*Prompt:*
Leave the images out and write out each entry exactly as shown.

[[ Source data open ]]

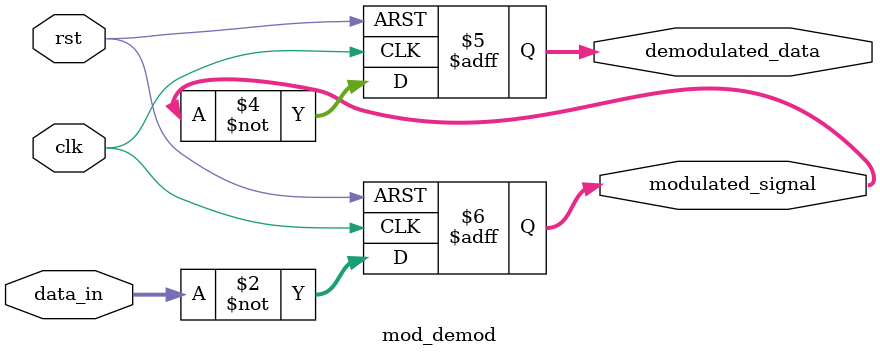
<source format=v>
module mod_demod #(
    parameter DATA_WIDTH = 16
)(
    input clk,
    input rst,
    input [DATA_WIDTH-1:0] data_in,
    output reg [DATA_WIDTH-1:0] modulated_signal,
    output reg [DATA_WIDTH-1:0] demodulated_data
);
    always @(posedge clk or posedge rst)
        if(rst)
            modulated_signal <= {DATA_WIDTH{1'b0}};
        else
            modulated_signal <= ~data_in;
    
    always @(posedge clk or posedge rst)
        if(rst)
            demodulated_data <= {DATA_WIDTH{1'b0}};
        else
            demodulated_data <= ~modulated_signal;
endmodule
</source>
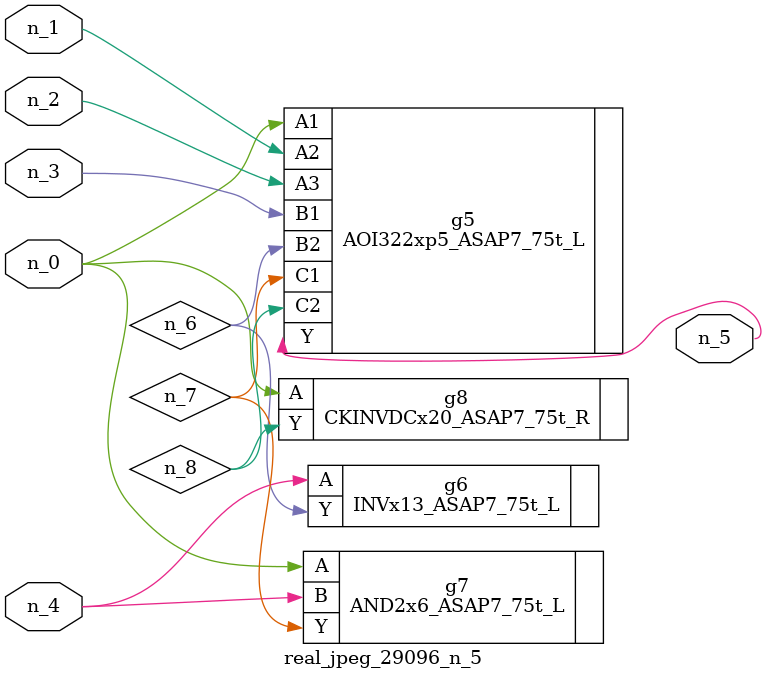
<source format=v>
module real_jpeg_29096_n_5 (n_4, n_0, n_1, n_2, n_3, n_5);

input n_4;
input n_0;
input n_1;
input n_2;
input n_3;

output n_5;

wire n_8;
wire n_6;
wire n_7;

AOI322xp5_ASAP7_75t_L g5 ( 
.A1(n_0),
.A2(n_1),
.A3(n_2),
.B1(n_3),
.B2(n_6),
.C1(n_7),
.C2(n_8),
.Y(n_5)
);

AND2x6_ASAP7_75t_L g7 ( 
.A(n_0),
.B(n_4),
.Y(n_7)
);

CKINVDCx20_ASAP7_75t_R g8 ( 
.A(n_0),
.Y(n_8)
);

INVx13_ASAP7_75t_L g6 ( 
.A(n_4),
.Y(n_6)
);


endmodule
</source>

[[ Source data closed ]]

*Expected answer:*
<source format=v>
module mod_demod #(
    parameter DATA_WIDTH = 16
)(
    input clk,
    input rst,
    input [DATA_WIDTH-1:0] data_in,
    output reg [DATA_WIDTH-1:0] modulated_signal,
    output reg [DATA_WIDTH-1:0] demodulated_data
);
    always @(posedge clk or posedge rst)
        if(rst)
            modulated_signal <= {DATA_WIDTH{1'b0}};
        else
            modulated_signal <= ~data_in;
    
    always @(posedge clk or posedge rst)
        if(rst)
            demodulated_data <= {DATA_WIDTH{1'b0}};
        else
            demodulated_data <= ~modulated_signal;
endmodule
</source>
<source format=v>
module real_jpeg_29096_n_5 (n_4, n_0, n_1, n_2, n_3, n_5);

input n_4;
input n_0;
input n_1;
input n_2;
input n_3;

output n_5;

wire n_8;
wire n_6;
wire n_7;

AOI322xp5_ASAP7_75t_L g5 ( 
.A1(n_0),
.A2(n_1),
.A3(n_2),
.B1(n_3),
.B2(n_6),
.C1(n_7),
.C2(n_8),
.Y(n_5)
);

AND2x6_ASAP7_75t_L g7 ( 
.A(n_0),
.B(n_4),
.Y(n_7)
);

CKINVDCx20_ASAP7_75t_R g8 ( 
.A(n_0),
.Y(n_8)
);

INVx13_ASAP7_75t_L g6 ( 
.A(n_4),
.Y(n_6)
);


endmodule
</source>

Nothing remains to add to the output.